Sara Martins, Ana Oliveira, Tânia Ferreira, António Marinho
A neuromiotonia é uma doença rara (prevalência <1/1.000.000), caracterizada por hiperexcitabilidade dos nervos periféricos traduzida em hiperatividade e défice de relaxamento muscular; cursando ainda com alterações autonómicas e sensitivas. Raramente associada a doenças genéticas, surge sobretudo como uma doença adquirida de origem autoimune, com cerca de 40% dos casos a mostrarem anticorpos contra canais de potássio voltagem-dependentes. Por vezes apresenta-se associada a síndromes paraneoplásicos (timomas, linfomas, carcinoma de pequenas células do pulmão, neoplasias da próstata). A eletromiografia (EMG) com deteção de múltiplos disparos espontâneos de potenciais de elevada frequência com origem numa unidade motora única é essencial para diagnóstico. O controlo sintomático pode ser conseguido com anticonvulsivantes mas frequentemente é necessária imunoterapia.
Apresentamos o caso de um homem de 29 anos, sem antecedentes ou história familiar de relevo, com um ano de evolução de mioquimias/movimentos involuntários dos membros inferiores e periorais, mialgias e fraqueza muscular de predomínio proximal. Concomitantemente com disautonomia (hipersudorese, hipotensão ortostática, disfunção eréctil e sialorreia), alterações sensitivas (disestesias em peúga), disfagia e perda ponderal de 10%. Previamente estudado e diagnosticado com quadro psiquiátrico, medicado com neurolépticos sem resposta. Ao atual exame objetivo mostrava força muscular conservada mas fasciculações e mioquimias difusas de predomínio nos membros inferiores e língua; hiperreflexia com hipertonia, rigidez e bradicinesia bilateral tendo estas duas últimas resolvido após suspensão de antipsicóticos. Sem alterações em estudo analítico (incluindo serologias víricas, ceruloplasmina, doença celíaca e estudo vitamínico) ou imunológico (anticorpos anticanais de potássio voltagem-dependentes e antirecetor de acetilcolina; anticorpos antigangliosídieo, antineuronais e anti-MAG; estudo de vasculites, lúpus, síndrome antifosfolipídico e síndrome de SjÖgren). Estudo do LCR normal. RMN do neuroeixo e dos membros inferiores sem lesões. TC CE normal; TC toraco-abdomino-pélvico (TAP) com hiperplasia tímica; PET scan sem lesões hipermetabólicas. EMG com atividade elétrica muscular involuntária em repouso, com dupletos/tripletos e descargas mioquímicas limitadas à musculatura paravertebral lombar. Iniciada corticoterapia com excelente resposta, posteriormente introduzida azatioprina que permitiu desmame e interrupção de corticóide. Mantém vigilância em consulta e realização de TC TAP anual, apresentando alguma involução tímica, sem novas lesões.

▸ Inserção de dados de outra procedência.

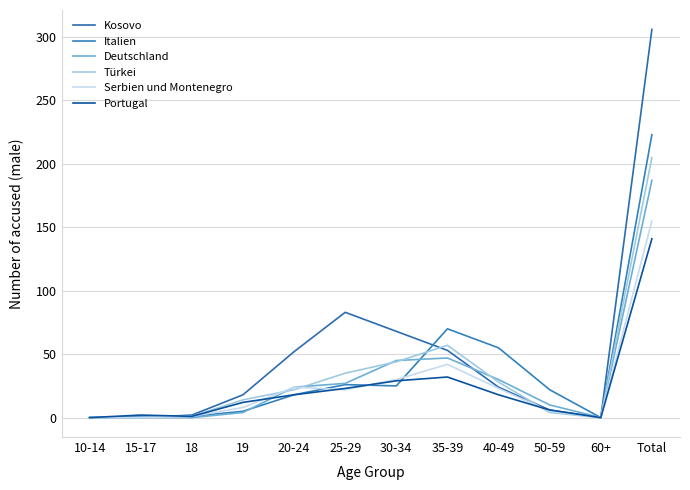

Which series has the largest range (max minus min)?

Kosovo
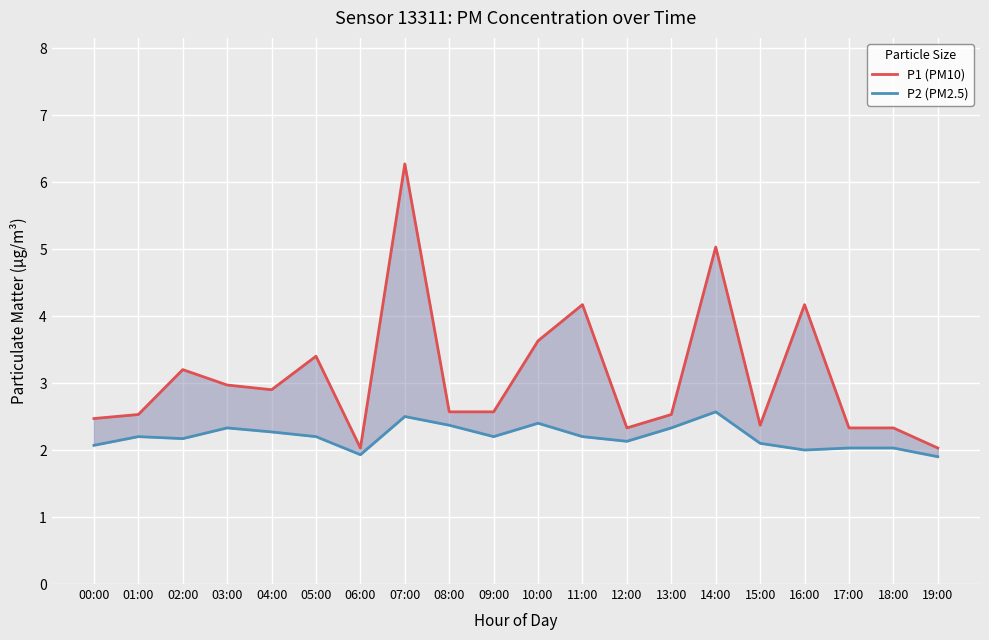

Which series changed the most between 00:00 and 01:00?

P2 (PM2.5)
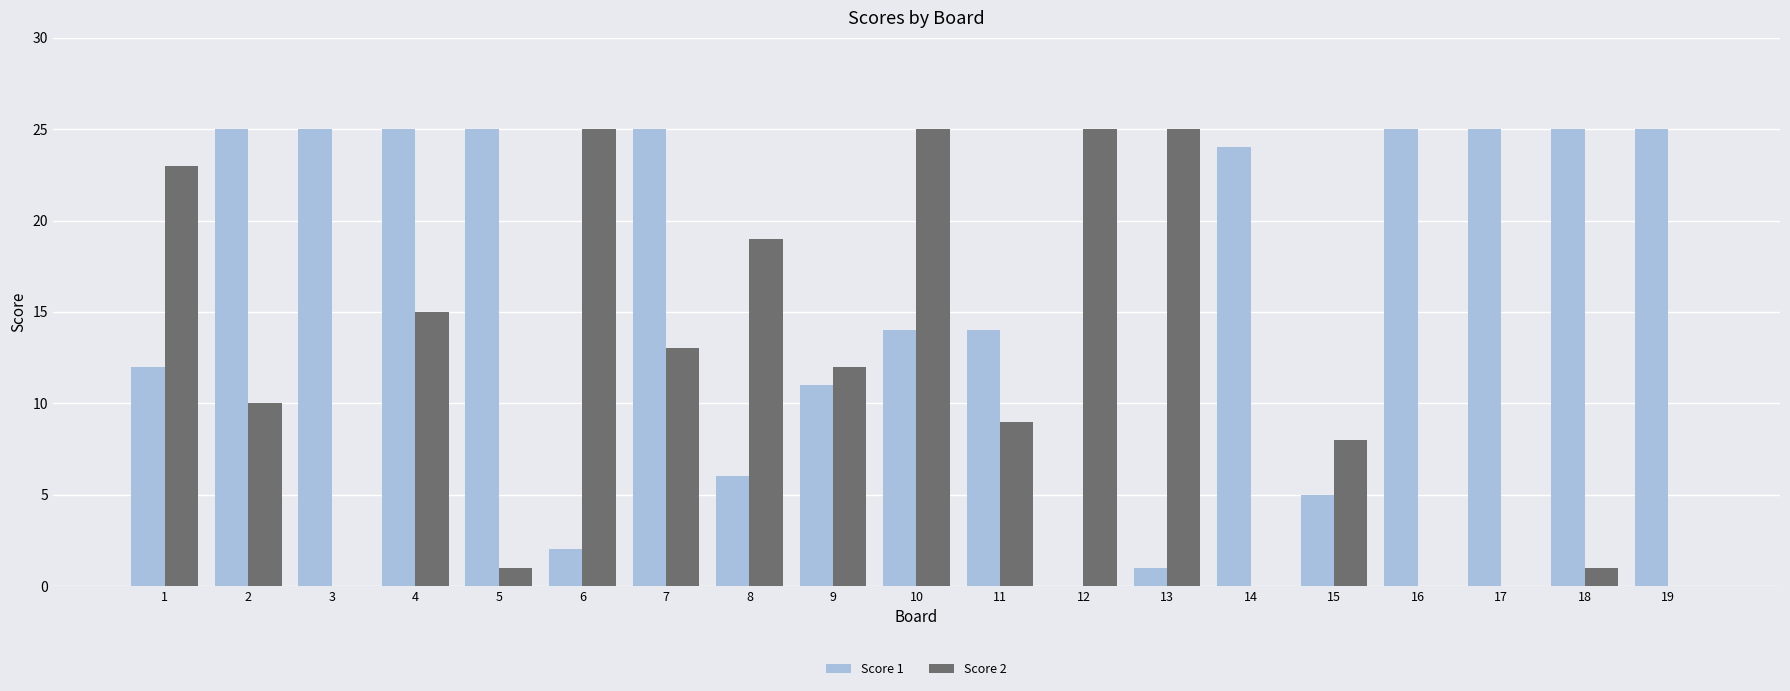

Reading left to right, transcribe all the data shown in this chart.

Score 1: 12	25	25	25	25	2	25	6	11	14	14	0	1	24	5	25	25	25	25
Score 2: 23	10	0	15	1	25	13	19	12	25	9	25	25	0	8	0	0	1	0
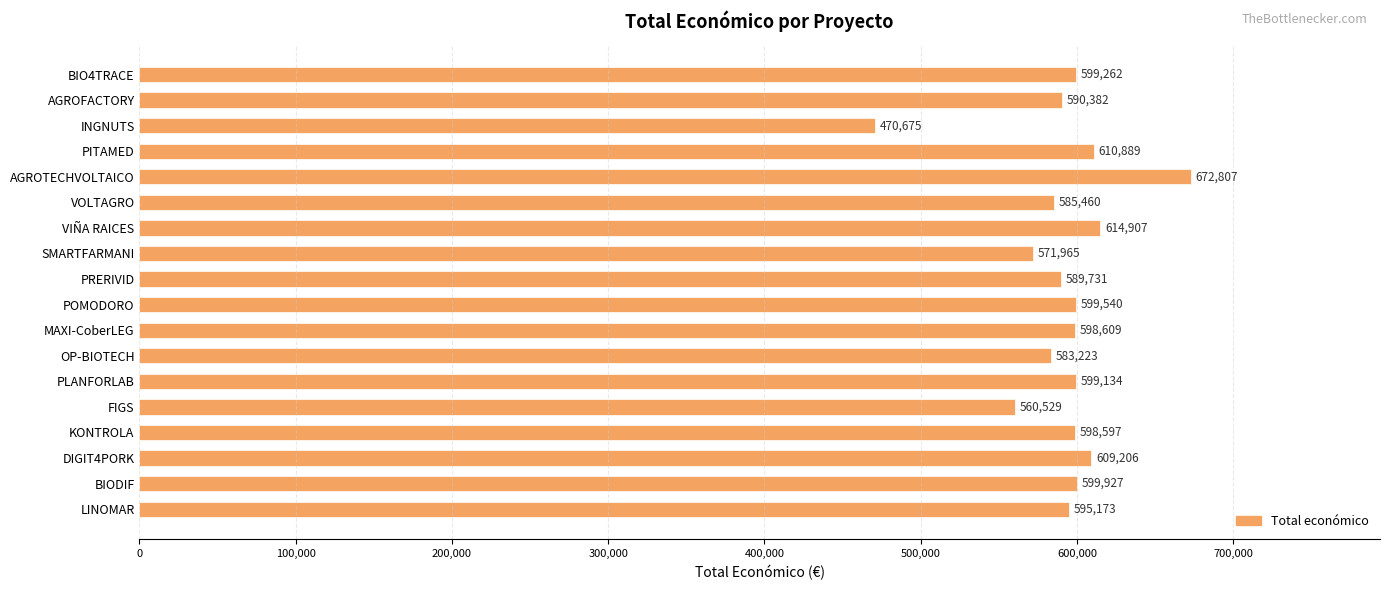

Which category has the lowest value across all series?

INGNUTS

Neste caso recordamos uma patologia de difícil diagnóstico pela raridade e pela apresentação inespecífica, por vezes confundida com doença psiquiátrica ou do neurónio motor. O correto diagnóstico é relevante pela sintomatologia disruptiva, controlável com medicação; assim como pela associação a síndromes paraneoplásicos, obrigatoriamente a excluir.